(WORK REQUIRED):
Pull out each line in the material below that contains the word "Time", and copy those lines as they appear.

(DATA):
......
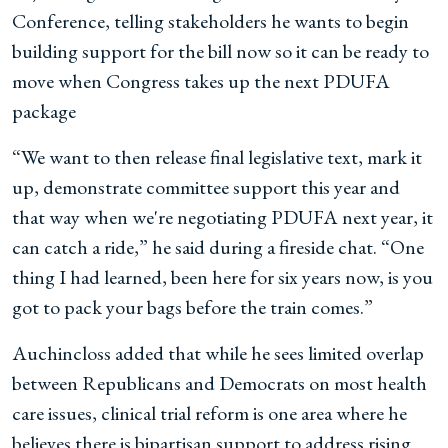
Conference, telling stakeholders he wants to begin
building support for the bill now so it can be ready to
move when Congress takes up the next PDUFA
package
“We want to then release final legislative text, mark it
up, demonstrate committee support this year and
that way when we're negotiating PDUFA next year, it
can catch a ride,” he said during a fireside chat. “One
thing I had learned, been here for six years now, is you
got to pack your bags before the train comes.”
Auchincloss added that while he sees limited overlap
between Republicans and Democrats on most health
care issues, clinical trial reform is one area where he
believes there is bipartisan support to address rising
......
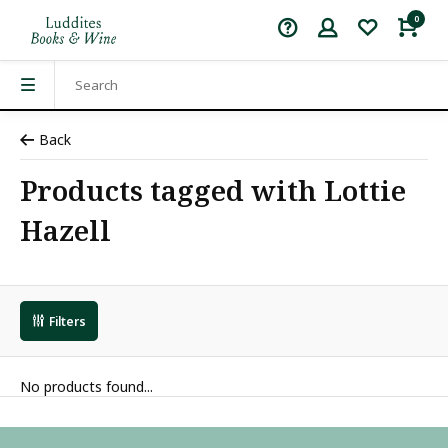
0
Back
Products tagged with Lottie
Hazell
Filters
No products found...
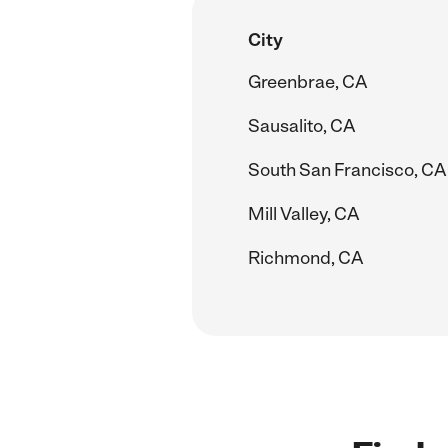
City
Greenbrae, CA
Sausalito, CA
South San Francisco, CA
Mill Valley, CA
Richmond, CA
......
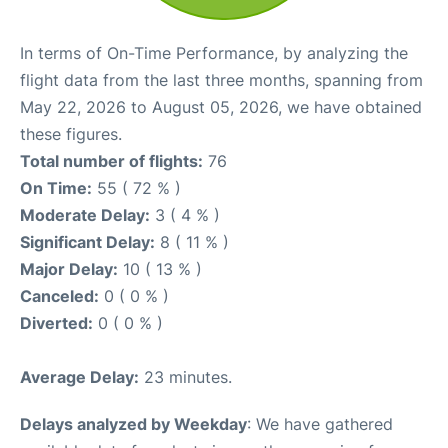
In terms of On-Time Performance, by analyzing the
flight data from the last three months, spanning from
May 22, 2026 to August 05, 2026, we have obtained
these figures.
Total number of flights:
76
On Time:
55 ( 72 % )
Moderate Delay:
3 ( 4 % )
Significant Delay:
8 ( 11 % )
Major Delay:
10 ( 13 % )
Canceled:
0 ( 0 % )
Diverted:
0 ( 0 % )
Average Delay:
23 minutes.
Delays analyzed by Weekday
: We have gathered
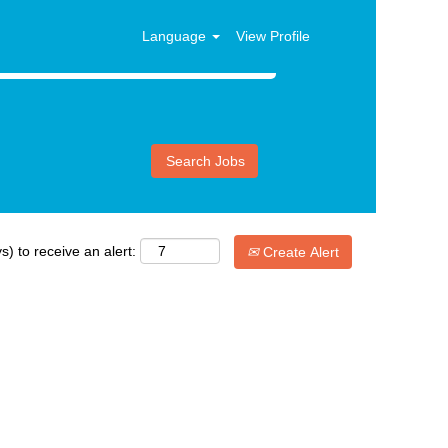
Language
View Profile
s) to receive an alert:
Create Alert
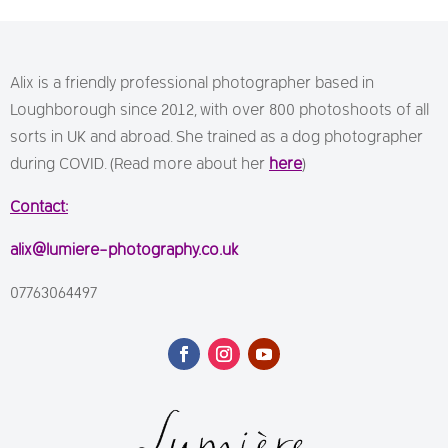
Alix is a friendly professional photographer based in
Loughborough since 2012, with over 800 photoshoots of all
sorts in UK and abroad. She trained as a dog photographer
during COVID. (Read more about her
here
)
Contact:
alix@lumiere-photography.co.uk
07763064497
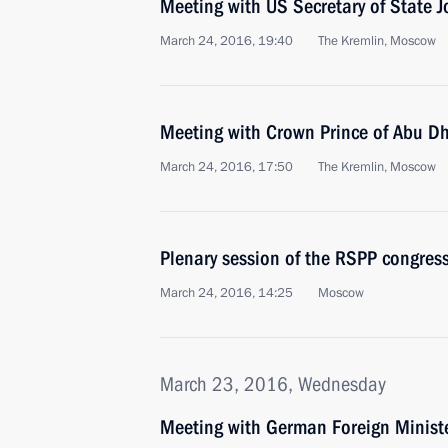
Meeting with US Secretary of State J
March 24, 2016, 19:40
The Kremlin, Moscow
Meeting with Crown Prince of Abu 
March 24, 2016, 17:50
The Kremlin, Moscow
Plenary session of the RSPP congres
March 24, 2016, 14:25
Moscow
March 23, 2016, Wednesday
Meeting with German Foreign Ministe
......
(COMPLETED EXERCISE):
In terms of On-Time Performance, by analyzing the
On Time:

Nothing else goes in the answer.